Incidence = new cases Prevalence = existing cases
What is morbidity?
The incidence or prevalence of a disease or of all diseases in a population.
What is mortality?
Death rate
What is the difference between morbidity and mortality?
Morbidity = what makes trouble/ causes bad effects. Mortality = what kills
What are two basic kinds of statistical variable?
Qualitative= ex: male/ female Quantitative= ex: number/ measurement
How is the mean calculated?
It is the mathematical middle value. Total #values divided by the number of measurements.
Ex: Test scores/number of students tested = mean
How is the mean different from the median?
With median, 1/2 of all values fall above and 1/2 of all values fall below.
When talking about values, what is the mode?
The value that turns up most often.
What does standard deviation tell you?
How tightly the data cluster around the mean.
The degree of variability of the data.
1 SD = 68% 2 SD = 95% 3 SD = 99%
What kind of data distribution needs to be present in order for these terms to be useful?
Normal distribution
What are the percentages of the data set represented by SD of 1, 2, or 3?
1 SD = 68% 2 SD = 95% 3 SD = 99%
How do you calculate percent change from one value to another?
New-old/old x 100
What does the P value tell you?
P = Probability of null hypothesis being true. Your confidence in significance.
What probability does the P value describe?
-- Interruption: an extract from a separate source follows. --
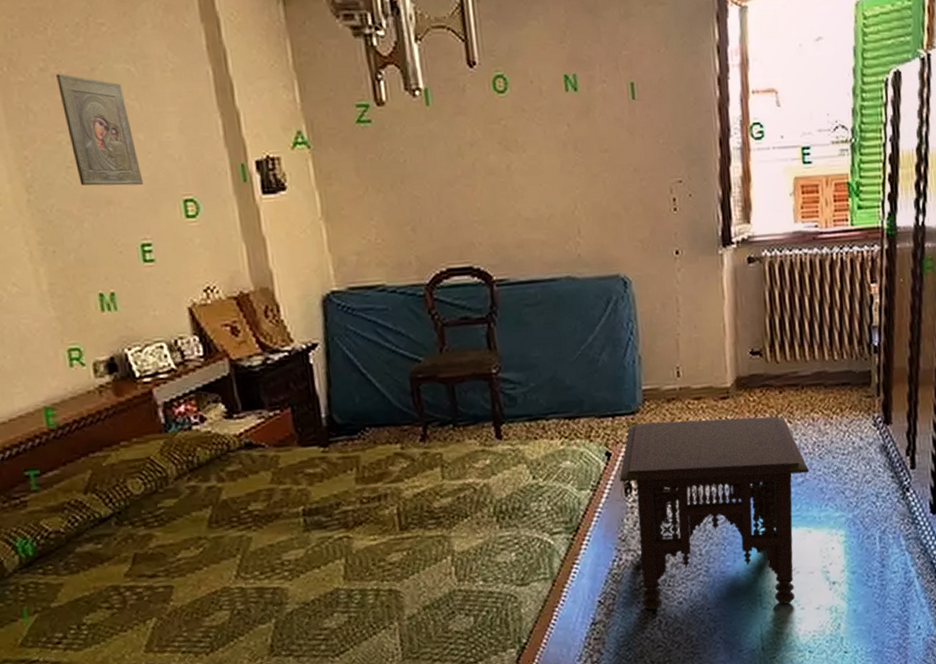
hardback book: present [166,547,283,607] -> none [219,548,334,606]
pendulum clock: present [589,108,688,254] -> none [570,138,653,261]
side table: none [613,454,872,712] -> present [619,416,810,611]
The correlation is random, not meaningful.
Randomness versus statistical significance.
P=0.05: Statistically significant. P=0.01: Greater Statistical Significance. P=0.001: Very high statistical significance.
What does the margin of error tell you?
How far up and down from your stated value you actually lie within your range of measurements.
The range of deviation from the reported value like an election poll. Also known as the Confidence Interval.